◆ WHAT TO WORK ON
Filter the material below down to the lines with the word "VERZENDING" and give those lines.

# # # # #

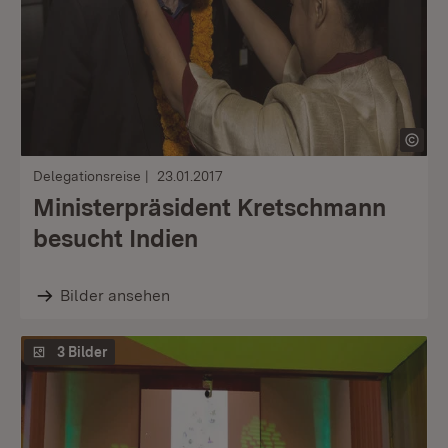
Delegationsreise
23.01.2017
Ministerpräsident Kretschmann
besucht Indien
Bilder ansehen
3 Bilder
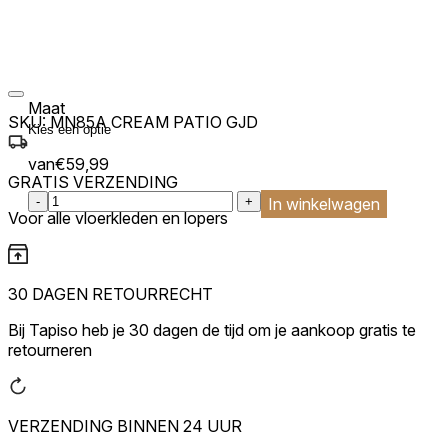
Maat
SKU:
MN85A CREAM PATIO GJD
van
€
59,99
GRATIS VERZENDING
:product_name quantity
-
+
In winkelwagen
Voor alle vloerkleden en lopers
30 DAGEN RETOURRECHT
Bij Tapiso heb je 30 dagen de tijd om je aankoop gratis te
retourneren
VERZENDING BINNEN 24 UUR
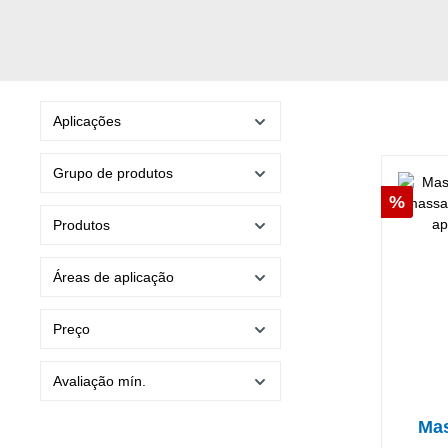
Aplicações
Grupo de produtos
Desco
%
Produtos
Áreas de aplicação
Preço
Avaliação mín.
Mas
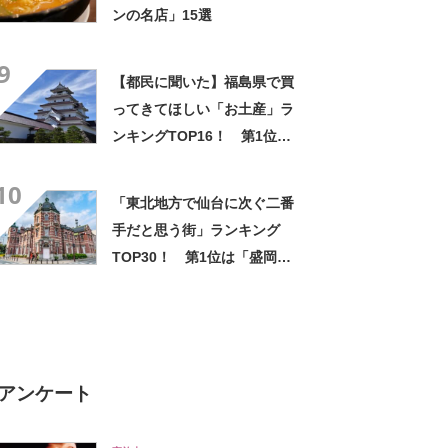
ンの名店」15選
9
【都民に聞いた】福島県で買
ってきてほしい「お土産」ラ
ンキングTOP16！ 第1位は
「ままどおる（三万石）」
10
【2025年最新調査結果】
「東北地方で仙台に次ぐ二番
手だと思う街」ランキング
TOP30！ 第1位は「盛岡
市」【2025年最新調査結果】
アンケート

# # # # #

◆ RESPONSE
GRATIS VERZENDING
VERZENDING BINNEN 24 UUR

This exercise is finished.